-- Opening Marker --

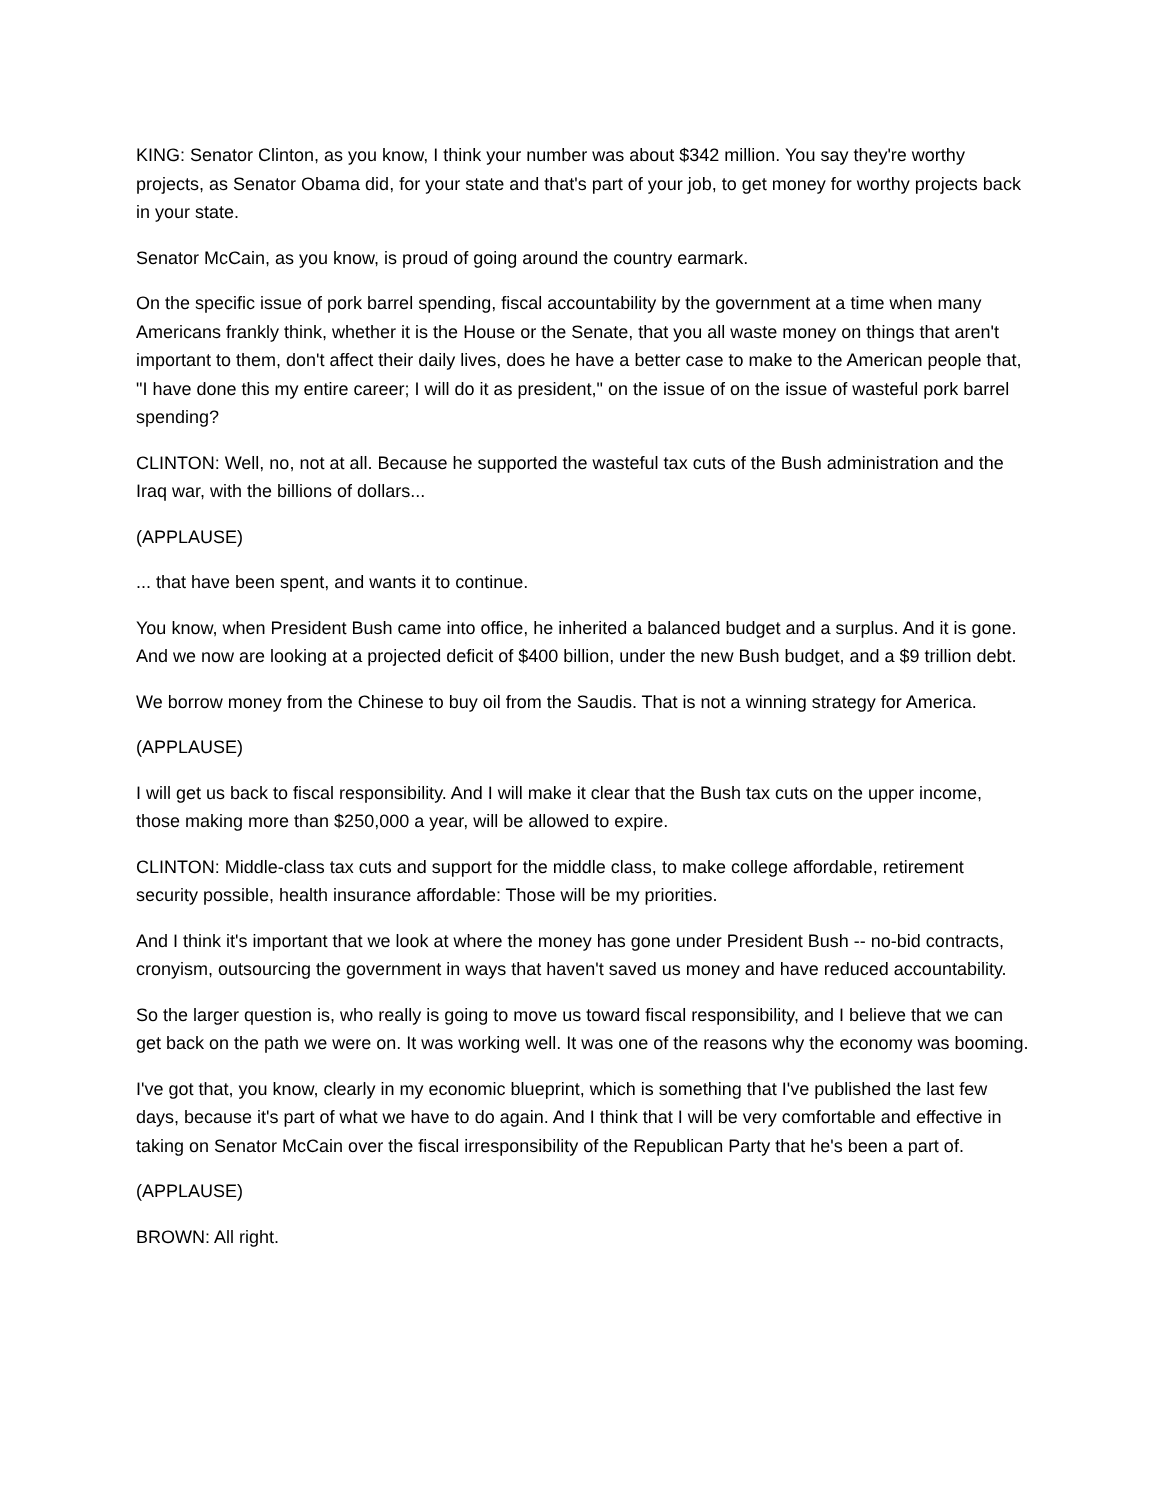KING: Senator Clinton, as you know, I think your number was about $342 million. You say they're worthy projects, as Senator Obama did, for your state and that's part of your job, to get money for worthy projects back in your state.
Senator McCain, as you know, is proud of going around the country earmark.
On the specific issue of pork barrel spending, fiscal accountability by the government at a time when many Americans frankly think, whether it is the House or the Senate, that you all waste money on things that aren't important to them, don't affect their daily lives, does he have a better case to make to the American people that, "I have done this my entire career; I will do it as president," on the issue of on the issue of wasteful pork barrel spending?
CLINTON: Well, no, not at all. Because he supported the wasteful tax cuts of the Bush administration and the Iraq war, with the billions of dollars...
(APPLAUSE)
... that have been spent, and wants it to continue.
You know, when President Bush came into office, he inherited a balanced budget and a surplus. And it is gone. And we now are looking at a projected deficit of $400 billion, under the new Bush budget, and a $9 trillion debt.
We borrow money from the Chinese to buy oil from the Saudis. That is not a winning strategy for America.
(APPLAUSE)
I will get us back to fiscal responsibility. And I will make it clear that the Bush tax cuts on the upper income, those making more than $250,000 a year, will be allowed to expire.
CLINTON: Middle-class tax cuts and support for the middle class, to make college affordable, retirement security possible, health insurance affordable: Those will be my priorities.
And I think it's important that we look at where the money has gone under President Bush -- no-bid contracts, cronyism, outsourcing the government in ways that haven't saved us money and have reduced accountability.
So the larger question is, who really is going to move us toward fiscal responsibility, and I believe that we can get back on the path we were on. It was working well. It was one of the reasons why the economy was booming.
I've got that, you know, clearly in my economic blueprint, which is something that I've published the last few days, because it's part of what we have to do again. And I think that I will be very comfortable and effective in taking on Senator McCain over the fiscal irresponsibility of the Republican Party that he's been a part of.
(APPLAUSE)
BROWN: All right.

-- Closing Marker --

== What the task requires ==
Among the entries above, copy exactly only the lines starting with the one containing "And I think it's" and going through the one containing "So the larger", both ends included.

== Output of the exercise ==
And I think it's important that we look at where the money has gone under President Bush -- no-bid contracts, cronyism, outsourcing the government in ways that haven't saved us money and have reduced accountability.
So the larger question is, who really is going to move us toward fiscal responsibility, and I believe that we can get back on the path we were on. It was working well. It was one of the reasons why the economy was booming.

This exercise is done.